Written exercise A >> Summarize the game log in two sentences.
Written exercise B >> According to the game log, how many turns does Construction take to complete at 100% science?
Written exercise C >> Go on with the game log from the point where it stops.
-------- Document
This city's actually doing quite well. I don't really like working the spices, but it has a forest so it's still a 4-yield tile. Still, I 2-pop whip off that tile asap.



Some tile-swapping with Istanbul is called for here. If we're going to pack our cities tightly together, we should try to make use of that fact! I swap off a cottage onto a different, unworked cottage, so the capital can stop working that horrid 1F1P1C plains river tile and work a hamlet instead.


This city... this city. It's currently working two unimproved tiles and will grow onto a third next turn. It has a lot of production into a library that could fix this problem, but too much to double-whip it... ewwww. This library should've been 2-pop whipped. I'm going to start a courthouse and 2-pop whip it to overflow into the library. That should solve our unimproved tile problem until I can get some workers over here.


This is a new city and doing quite well. Yet again however, the presence of improved tiles that aren't being worked while other cities are working unimproved tiles points to mismanagement. This city won't grow very fast, but with some grassland farms we should be able to bring it up in food a bit, we'll shoot for a +5 food surplus while working the gems.


:barf: This city was founded, like, 20 turns ago, and been left to rot. There's a plains cottage but the corn is unimproved.


2-pop whipping the courthouse solved this city's problems in the short-term. I also built a cottage on the plains river spices. This is not a great solution, but if we're going to work that tile we might as well get some more value out of it. We still have two unimproved spices to hook up with Calendar, and we can always pave over the cottage later.


However, there is good news! With such a big gold surplus we can run 100% science for a long time, and Construction only takes 3 turns to complete. The turn before it finished, I whip a lot of things that would've only taken 1-2 more turns to complete to put the overflow into catapults.


:hist101: Catapults are the first units that deal collateral damage, and collateral damage is key to Civ IV stack-based warfare. Basically, when a catapult hits a tile, it deals damage to every unit in that tile. Catapults often die in the process, and such catapults are referred to as "suicide catapults", which have the sole purpose of softening a concentration of enemy forces before hitting it with your other units. These will prove invaluable to cracking Shaka. They can also bombard city defenses to lower the defense value granted by culture and walls (though walls slow the rate at which catapults can bombard tremendously).


Several cities have quite a bit of production put into catapults here, because of my whipping :whip:


I get Sailing next, as we have a few cities that could benefit from Lighthouses, and it's on the path to Calendar, which we will need later.


Shaka asks for Open Borders. I turn him down, but perhaps a better move would've been to accept and use the opportunity to scout his lands with a chariot. My mistake!


Sailing will also let us build the Maoi Statues as previously mentioned. We may want to put this National Wonder in the city on the northmost tip of our peninsula eventually.
----------------
-------- Supplied data
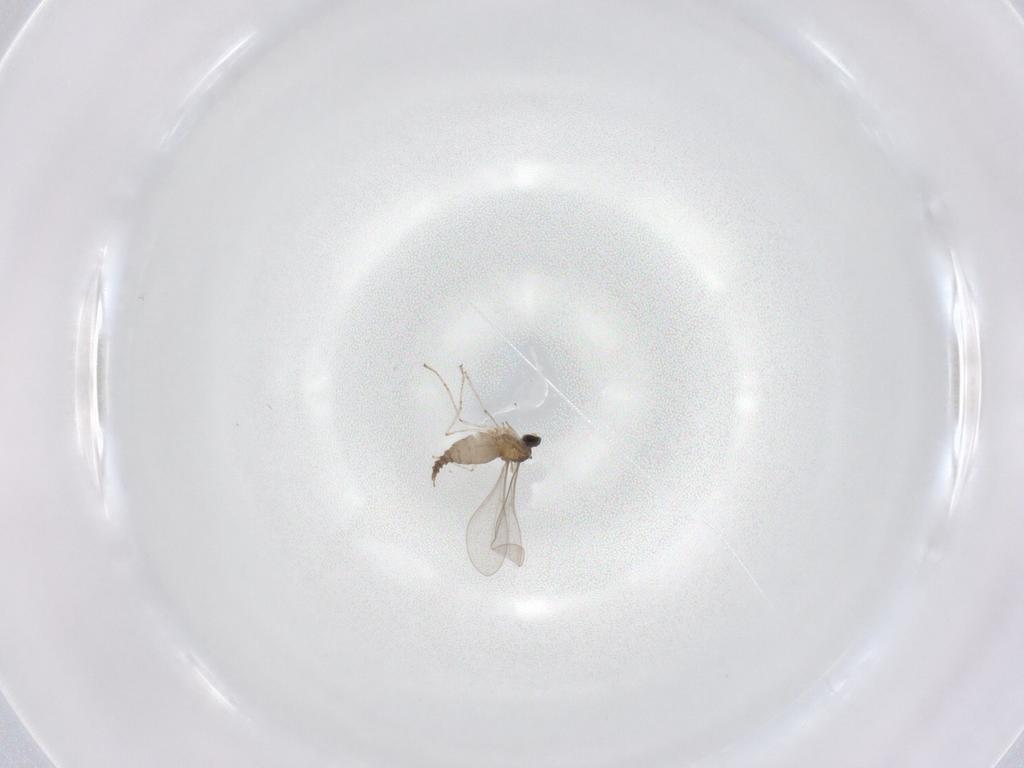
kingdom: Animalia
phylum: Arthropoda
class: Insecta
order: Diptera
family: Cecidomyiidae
----------------
-------- Supplied data
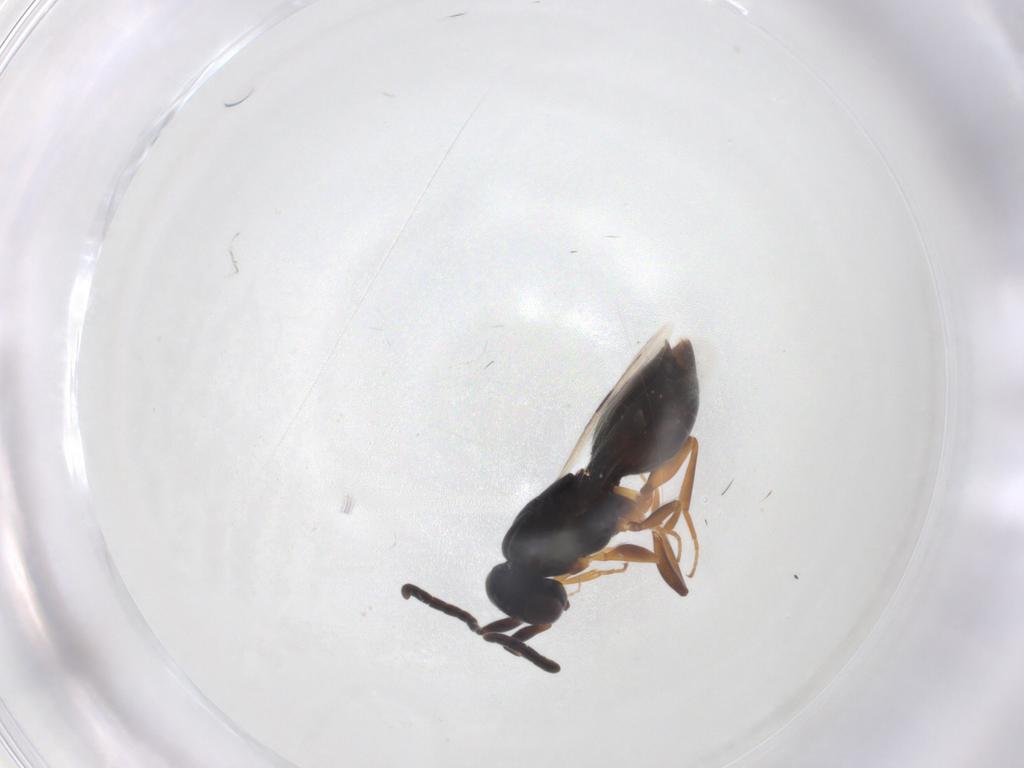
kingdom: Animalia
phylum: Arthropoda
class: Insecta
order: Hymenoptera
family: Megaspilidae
----------------
Expected output A >> The writer goes through several cities and fixes poor tile management by swapping tiles, whipping a courthouse to overflow into a library, and planning farms and cottages. After Construction is researched in three turns, whipped production overflows into catapults for use against Shaka, and Sailing comes next for Lighthouses, the path to Calendar, and a National Wonder.

Expected output B >> Three turns.

Expected output C >>
Our next big milestone is currency. In addition to more trade routes, this will let us build markets, which are essentially libraries for gold. Our Confucian Shrine is generating 13gpt at the moment, so a Market in Edirne will help boost that further (not to mention the gains while in 100% Gold). We should try to get Markets in our major commerce earners before our gold runs dry, so when we swap the commerce slider back to gold we benefit from them.


Our empire flourishes! I decide to go for Metal Casting for forges, but it's also possible to make a 1t detour for Monotheism and Organized Religion. Either way I'd like to get both of them so we can get some forges out with the Organized Religion discount if possible. Forges will add to our production and, since we have gems, provide some happiness as well. Konya is unhappy, but in 2 turns its whip penalty will wear off so whatever. Maybe adjust tiles to grow slower here, or whip some more.


6 catapults are ready to go and more are on the way. I leave it to my successors to decide the right time to strike. I've been chopping the forests near Ankara into catapults, since it seems to me that whipping a city like this overmuch is a bad idea.


I like to think my scouting of Cyrus's land is useful.


At the very least, we now have a lot of foreign trade routes with Cryus. These are worth about double the commerce of our domestic routes. Remember, you need to reveal a city on the map to get trade routes to it!


We're crushing the competition in GNP (commerce output--well, sorta, it also counts things like raw science/culture/etc I believe). Food we've dropped to 2nd, probably because of our city count. We'll probably soar ahead once we take Shaka's stuff. Production varies, we were #1 for a while but some tile-swapping has caused us to drop. Still, we're close to #1 in hammer count, so no worries here.

Here's the save. Go nuts!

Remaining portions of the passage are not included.